Commodity players have seen Chinese imports shrink as economic growth slowed.


Prospects for China this year have not been the most positive, either, with the newly added element of geopolitical uncertainty. US President Donald Trump has been in the driving seat of this, imposing tariffs aimed at fixing trade deficits with China.


Global players have pointed the finger at household consumption being the root cause of weak demand for commodity imports. But Ma begs to differ, using comparisons of consumption and investment against gross domestic product to make his case for more capital investments.


“From 2011 to 2025, in the last 15 years, consumption has lifted China’s GDP by about 75% versus 35%-40% that is lifted by investment. In other words, the contribution of consumption to GDP growth in the past decade-and-a-half was almost twice that of investment,” said Ma.


The consumption factor had already been tapped out. Looking deeper, Ma observed that consumption by Chinese households was mainly on services and not goods. Because of this, a rise in consumption would not contribute to more imports.


And even if household consumption of goods increased, most of these would be made in China.


Boosting investments could encourage more commodity imports, especially if investments were strategically placed.

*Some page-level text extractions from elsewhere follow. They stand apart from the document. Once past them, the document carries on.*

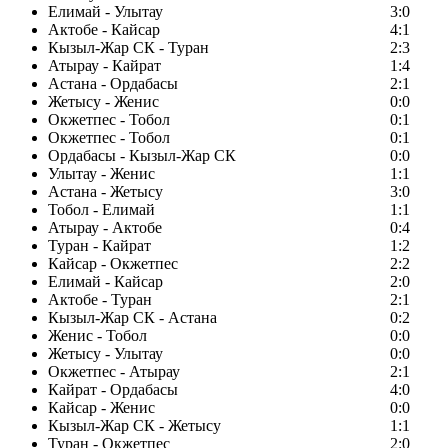
Елимай - Улытау
3:0
Актобе - Кайсар
4:1
Кызыл-Жар СК - Туран
2:3
Атырау - Кайрат
1:4
Астана - Ордабасы
2:1
Жетысу - Женис
0:0
Окжетпес - Тобол
0:1
Окжетпес - Тобол
0:1
Ордабасы - Кызыл-Жар СК
0:0
Улытау - Женис
1:1
Астана - Жетысу
3:0
Тобол - Елимай
1:1
Атырау - Актобе
0:4
Туран - Кайрат
1:2
Кайсар - Окжетпес
2:2
Елимай - Кайсар
2:0
Актобе - Туран
2:1
Кызыл-Жар СК - Астана
0:2
Женис - Тобол
0:0
Жетысу - Улытау
0:0
Окжетпес - Атырау
2:1
Кайрат - Ордабасы
4:0
Кайсар - Женис
0:0
Кызыл-Жар СК - Жетысу
1:1
Туран - Окжетпес
2:0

Ma cited examples of building more airports and nursing homes as cases for capital investment in China as it currently lacks these. These investments would require more imports of energy and iron ore.


China will continue to face geopolitical headwinds as the US looks to rebalance its trade deficit with the country.


An appreciation of the Chinese RMB against the US dollar could support the case for more imports of energy and commodities from the US, sans tariffs. But imports of US household goods into China would remain a challenge given higher costs of production in the US compared to China.


A tariff truce between the US and China is currently in place, with the US maintaining a 10% reciprocal tariff on Chinese imports until November 10, 2026.


China has in turn suspended all retaliatory tariffs on US imports, maintaining its 10% tariff on all US goods. It also committed to purchasing at least 12m tonnes of US soybeans during the last two months of 2025 and another 25m tonnes in each of 2026, 2027 and 2028.


But retaliatory tariffs on US energy imports remain in place. Tariffs on US coal, liquified natural gas and crude oil remain at 25%, 25% and 20%, respectively.


This will force Chinese players to look at other regions, like the Middle East for LNG and crude oil, should capital investments rise sharply under this volatile geopolitical climate.